Problem statement: Go to the line containing "поєднання орхідеї трояндами" in the records below and print it and every following line exactly, on through the line containing "tat encourage le", then stop.

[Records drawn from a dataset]
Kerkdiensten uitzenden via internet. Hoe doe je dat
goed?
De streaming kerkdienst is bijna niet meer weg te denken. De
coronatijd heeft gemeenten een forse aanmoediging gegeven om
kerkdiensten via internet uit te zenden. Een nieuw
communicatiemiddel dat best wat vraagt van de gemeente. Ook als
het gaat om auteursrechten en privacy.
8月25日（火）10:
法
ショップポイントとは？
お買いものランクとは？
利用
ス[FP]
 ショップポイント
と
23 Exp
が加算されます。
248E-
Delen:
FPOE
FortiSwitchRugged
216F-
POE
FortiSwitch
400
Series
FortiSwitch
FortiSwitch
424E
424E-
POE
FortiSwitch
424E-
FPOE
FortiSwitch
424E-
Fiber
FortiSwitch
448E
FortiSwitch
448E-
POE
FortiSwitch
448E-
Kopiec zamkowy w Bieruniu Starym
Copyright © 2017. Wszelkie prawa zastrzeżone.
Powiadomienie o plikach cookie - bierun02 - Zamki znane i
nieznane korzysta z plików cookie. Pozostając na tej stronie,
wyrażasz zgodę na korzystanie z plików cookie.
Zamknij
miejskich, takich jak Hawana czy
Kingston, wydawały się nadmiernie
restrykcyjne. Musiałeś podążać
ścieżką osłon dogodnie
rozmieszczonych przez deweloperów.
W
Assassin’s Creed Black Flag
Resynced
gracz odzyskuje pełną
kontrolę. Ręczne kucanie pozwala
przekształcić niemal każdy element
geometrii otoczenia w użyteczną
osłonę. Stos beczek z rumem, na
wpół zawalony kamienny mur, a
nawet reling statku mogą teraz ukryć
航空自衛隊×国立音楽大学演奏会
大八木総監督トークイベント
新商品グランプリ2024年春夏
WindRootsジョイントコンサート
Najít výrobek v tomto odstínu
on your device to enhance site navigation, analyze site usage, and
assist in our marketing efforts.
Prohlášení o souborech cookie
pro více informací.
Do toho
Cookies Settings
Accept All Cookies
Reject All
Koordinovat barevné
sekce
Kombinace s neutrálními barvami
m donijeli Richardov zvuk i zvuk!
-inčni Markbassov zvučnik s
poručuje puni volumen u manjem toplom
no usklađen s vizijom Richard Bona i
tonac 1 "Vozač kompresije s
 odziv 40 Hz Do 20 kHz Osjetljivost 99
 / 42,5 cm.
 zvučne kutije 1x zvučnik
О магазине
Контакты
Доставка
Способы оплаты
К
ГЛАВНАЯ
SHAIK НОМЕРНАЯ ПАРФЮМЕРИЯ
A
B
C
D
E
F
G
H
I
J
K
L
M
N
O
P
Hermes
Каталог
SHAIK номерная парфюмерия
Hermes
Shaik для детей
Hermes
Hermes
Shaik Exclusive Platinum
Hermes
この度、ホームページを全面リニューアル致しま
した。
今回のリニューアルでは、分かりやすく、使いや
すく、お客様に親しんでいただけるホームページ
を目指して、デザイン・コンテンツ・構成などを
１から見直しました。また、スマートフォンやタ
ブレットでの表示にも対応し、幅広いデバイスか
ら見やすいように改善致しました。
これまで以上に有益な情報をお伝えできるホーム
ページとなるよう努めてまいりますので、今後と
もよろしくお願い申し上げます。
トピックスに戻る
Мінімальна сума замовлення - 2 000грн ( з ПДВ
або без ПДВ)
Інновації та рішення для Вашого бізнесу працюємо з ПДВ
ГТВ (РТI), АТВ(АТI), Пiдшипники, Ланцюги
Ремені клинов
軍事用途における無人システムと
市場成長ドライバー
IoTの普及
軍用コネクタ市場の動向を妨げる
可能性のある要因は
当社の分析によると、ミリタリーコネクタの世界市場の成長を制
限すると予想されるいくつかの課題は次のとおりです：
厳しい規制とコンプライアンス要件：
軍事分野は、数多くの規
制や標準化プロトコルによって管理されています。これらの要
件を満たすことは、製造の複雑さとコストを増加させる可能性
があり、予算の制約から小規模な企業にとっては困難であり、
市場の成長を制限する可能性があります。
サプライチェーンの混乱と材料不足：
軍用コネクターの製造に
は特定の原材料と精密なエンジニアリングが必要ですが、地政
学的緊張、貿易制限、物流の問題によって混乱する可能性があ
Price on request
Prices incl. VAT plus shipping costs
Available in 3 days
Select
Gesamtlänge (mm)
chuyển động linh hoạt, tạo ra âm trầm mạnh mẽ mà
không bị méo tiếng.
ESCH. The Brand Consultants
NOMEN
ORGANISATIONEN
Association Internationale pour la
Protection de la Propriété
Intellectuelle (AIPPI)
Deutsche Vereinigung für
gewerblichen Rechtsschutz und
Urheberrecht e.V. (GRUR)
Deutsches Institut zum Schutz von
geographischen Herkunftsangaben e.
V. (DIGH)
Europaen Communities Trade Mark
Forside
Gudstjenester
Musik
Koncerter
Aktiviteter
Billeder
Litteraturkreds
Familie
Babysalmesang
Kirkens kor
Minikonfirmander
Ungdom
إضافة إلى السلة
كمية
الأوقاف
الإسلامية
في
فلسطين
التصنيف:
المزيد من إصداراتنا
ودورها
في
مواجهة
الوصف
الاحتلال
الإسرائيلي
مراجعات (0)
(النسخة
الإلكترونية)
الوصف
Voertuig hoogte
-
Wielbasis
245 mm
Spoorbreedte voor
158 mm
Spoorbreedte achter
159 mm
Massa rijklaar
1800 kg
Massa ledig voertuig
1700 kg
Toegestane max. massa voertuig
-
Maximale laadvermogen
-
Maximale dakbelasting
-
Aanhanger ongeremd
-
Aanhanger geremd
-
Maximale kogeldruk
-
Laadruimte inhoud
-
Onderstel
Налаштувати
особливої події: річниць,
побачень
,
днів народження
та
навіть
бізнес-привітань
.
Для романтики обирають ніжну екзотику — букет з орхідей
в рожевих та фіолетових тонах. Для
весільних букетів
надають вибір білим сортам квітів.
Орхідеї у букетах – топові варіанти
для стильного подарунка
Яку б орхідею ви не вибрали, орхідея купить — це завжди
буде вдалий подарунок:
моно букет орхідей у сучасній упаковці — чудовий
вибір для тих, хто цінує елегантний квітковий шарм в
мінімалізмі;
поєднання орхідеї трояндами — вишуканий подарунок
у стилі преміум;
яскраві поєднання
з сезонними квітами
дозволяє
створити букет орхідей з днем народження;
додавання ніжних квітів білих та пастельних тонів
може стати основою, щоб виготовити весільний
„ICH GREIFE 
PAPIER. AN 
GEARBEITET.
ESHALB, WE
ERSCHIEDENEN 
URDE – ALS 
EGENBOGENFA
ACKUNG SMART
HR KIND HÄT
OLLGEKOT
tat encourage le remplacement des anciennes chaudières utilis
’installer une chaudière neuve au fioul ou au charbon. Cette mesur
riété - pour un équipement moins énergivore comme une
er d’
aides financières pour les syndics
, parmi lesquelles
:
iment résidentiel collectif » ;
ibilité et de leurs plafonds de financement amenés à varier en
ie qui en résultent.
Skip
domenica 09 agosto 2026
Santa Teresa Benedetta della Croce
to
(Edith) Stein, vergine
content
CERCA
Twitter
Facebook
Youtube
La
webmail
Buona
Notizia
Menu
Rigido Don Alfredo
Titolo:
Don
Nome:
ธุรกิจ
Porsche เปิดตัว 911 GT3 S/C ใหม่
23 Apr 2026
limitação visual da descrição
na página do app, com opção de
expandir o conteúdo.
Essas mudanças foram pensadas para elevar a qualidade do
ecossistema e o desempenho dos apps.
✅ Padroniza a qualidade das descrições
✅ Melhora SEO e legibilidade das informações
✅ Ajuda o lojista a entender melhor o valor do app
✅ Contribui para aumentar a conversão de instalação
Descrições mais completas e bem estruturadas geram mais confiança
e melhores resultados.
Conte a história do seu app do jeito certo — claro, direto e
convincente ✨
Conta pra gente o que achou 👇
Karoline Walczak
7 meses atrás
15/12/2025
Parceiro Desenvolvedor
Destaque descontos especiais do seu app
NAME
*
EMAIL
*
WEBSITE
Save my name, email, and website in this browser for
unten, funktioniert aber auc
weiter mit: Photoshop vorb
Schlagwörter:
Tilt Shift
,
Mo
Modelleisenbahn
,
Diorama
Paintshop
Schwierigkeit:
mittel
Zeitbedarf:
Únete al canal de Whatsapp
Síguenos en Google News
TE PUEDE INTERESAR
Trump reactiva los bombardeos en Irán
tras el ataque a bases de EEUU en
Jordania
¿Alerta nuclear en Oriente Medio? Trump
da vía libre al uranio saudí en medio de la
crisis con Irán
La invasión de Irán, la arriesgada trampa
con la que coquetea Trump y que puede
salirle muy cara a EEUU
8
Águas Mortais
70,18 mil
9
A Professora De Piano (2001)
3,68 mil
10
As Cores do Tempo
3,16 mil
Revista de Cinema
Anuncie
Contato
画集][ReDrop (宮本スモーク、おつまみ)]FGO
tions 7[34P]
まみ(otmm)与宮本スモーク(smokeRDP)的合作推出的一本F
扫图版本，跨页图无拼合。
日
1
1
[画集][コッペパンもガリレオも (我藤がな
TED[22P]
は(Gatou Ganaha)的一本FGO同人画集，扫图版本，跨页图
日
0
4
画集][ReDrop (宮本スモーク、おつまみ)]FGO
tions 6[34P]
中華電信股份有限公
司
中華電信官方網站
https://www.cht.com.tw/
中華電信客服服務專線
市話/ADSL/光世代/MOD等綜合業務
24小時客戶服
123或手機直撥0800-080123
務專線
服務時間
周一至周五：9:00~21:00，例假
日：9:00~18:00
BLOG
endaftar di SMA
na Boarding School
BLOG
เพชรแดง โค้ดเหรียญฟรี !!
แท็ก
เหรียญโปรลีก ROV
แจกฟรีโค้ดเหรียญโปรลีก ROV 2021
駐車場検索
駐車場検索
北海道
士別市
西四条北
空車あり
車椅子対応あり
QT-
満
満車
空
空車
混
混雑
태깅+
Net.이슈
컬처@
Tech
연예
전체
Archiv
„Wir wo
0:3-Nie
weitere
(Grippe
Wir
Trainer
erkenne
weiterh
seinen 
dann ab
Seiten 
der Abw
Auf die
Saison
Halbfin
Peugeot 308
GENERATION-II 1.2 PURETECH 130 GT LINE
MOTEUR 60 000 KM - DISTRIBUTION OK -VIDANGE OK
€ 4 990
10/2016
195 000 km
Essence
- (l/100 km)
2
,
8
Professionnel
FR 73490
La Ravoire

Written reply:
поєднання орхідеї трояндами — вишуканий подарунок
у стилі преміум;
яскраві поєднання
з сезонними квітами
дозволяє
створити букет орхідей з днем народження;
додавання ніжних квітів білих та пастельних тонів
може стати основою, щоб виготовити весільний
„ICH GREIFE 
PAPIER. AN 
GEARBEITET.
ESHALB, WE
ERSCHIEDENEN 
URDE – ALS 
EGENBOGENFA
ACKUNG SMART
HR KIND HÄT
OLLGEKOT
tat encourage le remplacement des anciennes chaudières utilis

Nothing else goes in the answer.